Correspondance de Gustave Flaubert/Tome 6/1102

Louis Conard (Volume 6p. 118-119).

1102. À SA NIÈCE CAROLINE.
Croisset, mercredi, 3 heures [juin 1870].

Si je m’ennuie de toi, mon pauvre loulou ? Je crois bien ! Oui, je m’ennuie, et beaucoup, énormément ! n’ayant, depuis ton départ, personne à qui parler. Il est vrai que je ne deviens pas un monsieur facile. Mes pauvres nerfs ont été mis à de trop rudes épreuves, et ce qu’il me faudrait pour les calmer est hors de ma portée. Si je t’avais près de moi, ma chère Carolo, si je pouvais causer, chaque jour, pendant quelques heures avec ta gentille personne, comme ce serait bon ! Quel dommage que Neuville ne soit pas Croisset !
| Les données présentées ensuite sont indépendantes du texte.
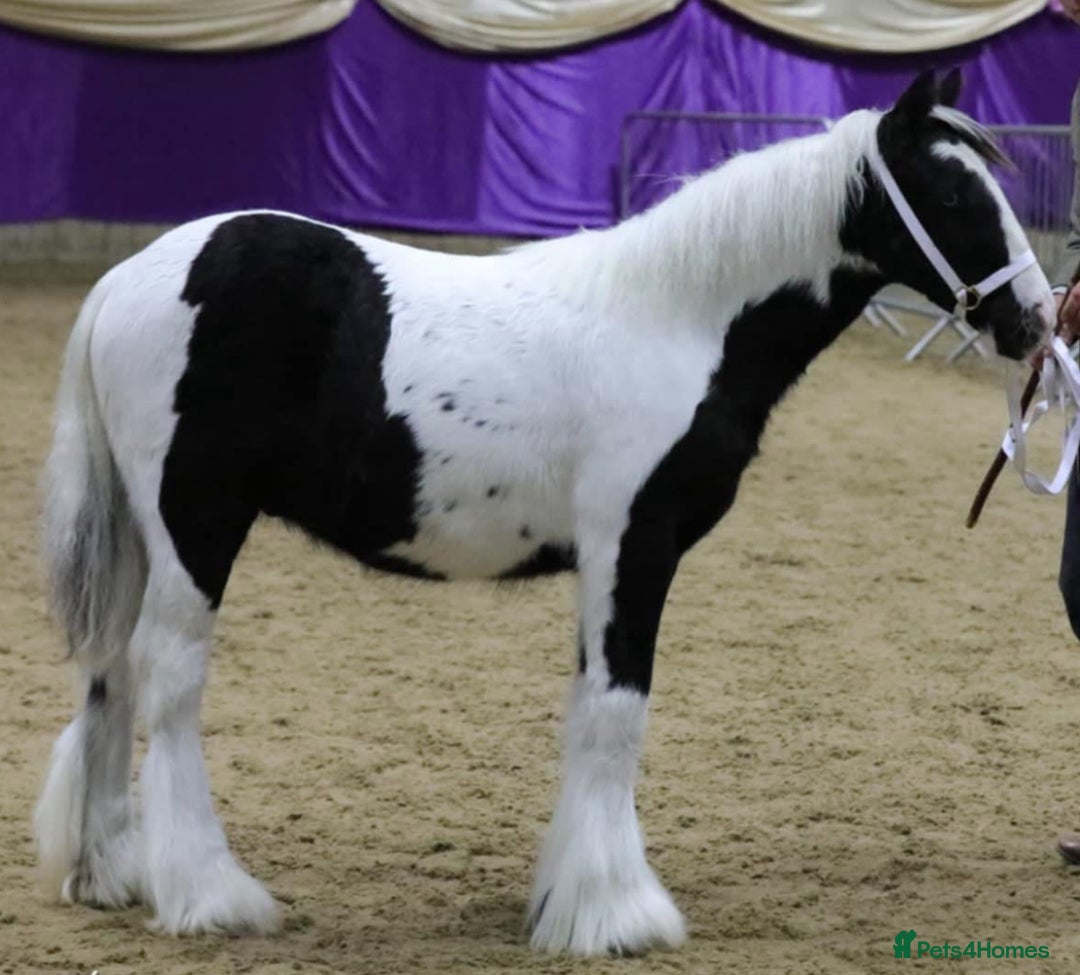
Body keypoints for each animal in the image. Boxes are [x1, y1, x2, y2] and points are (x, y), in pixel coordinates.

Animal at [34, 69, 1054, 956]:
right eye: (954, 196)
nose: (1038, 322)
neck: (680, 319)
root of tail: (126, 281)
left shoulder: (610, 561)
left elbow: (589, 711)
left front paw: (567, 896)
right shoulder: (633, 547)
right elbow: (616, 713)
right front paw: (616, 914)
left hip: (143, 534)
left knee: (108, 672)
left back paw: (110, 871)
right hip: (196, 521)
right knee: (167, 675)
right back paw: (208, 893)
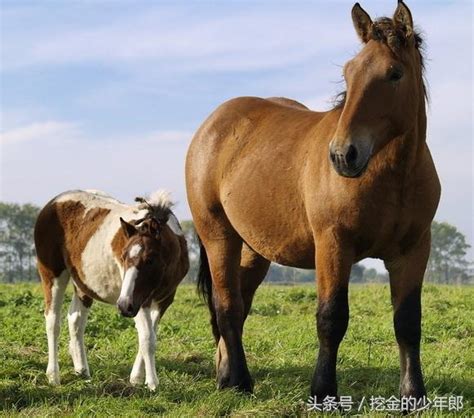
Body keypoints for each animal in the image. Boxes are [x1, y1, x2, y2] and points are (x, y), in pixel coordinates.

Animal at [34, 189, 189, 388]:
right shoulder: (138, 300)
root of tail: (52, 203)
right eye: (122, 257)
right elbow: (147, 338)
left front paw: (137, 377)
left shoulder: (163, 300)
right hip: (52, 274)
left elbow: (150, 335)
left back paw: (82, 371)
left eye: (150, 259)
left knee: (75, 319)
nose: (122, 306)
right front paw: (152, 383)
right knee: (53, 321)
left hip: (83, 284)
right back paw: (54, 376)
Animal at [185, 0, 440, 402]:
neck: (393, 176)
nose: (342, 155)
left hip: (254, 250)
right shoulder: (333, 245)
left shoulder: (413, 250)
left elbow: (408, 322)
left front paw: (413, 395)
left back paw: (225, 374)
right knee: (227, 306)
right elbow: (331, 318)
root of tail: (213, 124)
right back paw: (239, 381)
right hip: (218, 238)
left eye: (394, 74)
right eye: (349, 74)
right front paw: (323, 392)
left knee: (239, 306)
Aucune nouvelle, sauf la mort de la femme de chambre de Mme Husson, enlevée en trois jours par la variole. Hier, visite de Censier ; voilà tout. C’est peu.

Ta grand’mère va bien ; elle est partie à Rouen faire des courses, en fiacre.
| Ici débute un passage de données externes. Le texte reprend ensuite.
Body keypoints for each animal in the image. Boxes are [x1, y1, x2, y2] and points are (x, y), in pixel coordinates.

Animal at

Je suis au milieu de mon travail ; j’en ai encore pour un mois. Outre qu’il m’est pénible sous le côté du cœur, il est difficile en soi : j’ai peur de trop dire, ou pas assez.

Tu fais bien de te livrer au bon Plutarque : la fréquentation de ces bonshommes-là est tout ce qu’il y a de plus sain. Cela tonifie et élève. Moi, je relis les Conversations de Goethe et d’Eckermann, le soir dans mon lit et, comme comique (un comique très froid), toutes les professions de foi de MM.  les candidats démocratiques au conseil d’arrondissement. La platitude de ces idiots vaniteux me charme.

Je voudrais bien avoir ton étude de poissons, et encore plus l’artiste.

À bientôt, pauvre chérie. Malheureusement, notre entrevue ne sera pas longue.

Mes amitiés à Ernest.

Mes respects à Putzel[1].

Je t’embrasse bien fort.

Ton vieil oncle, qui continue à n’être pas gai.


  1. Une petite chienne, rapportée de Prusse.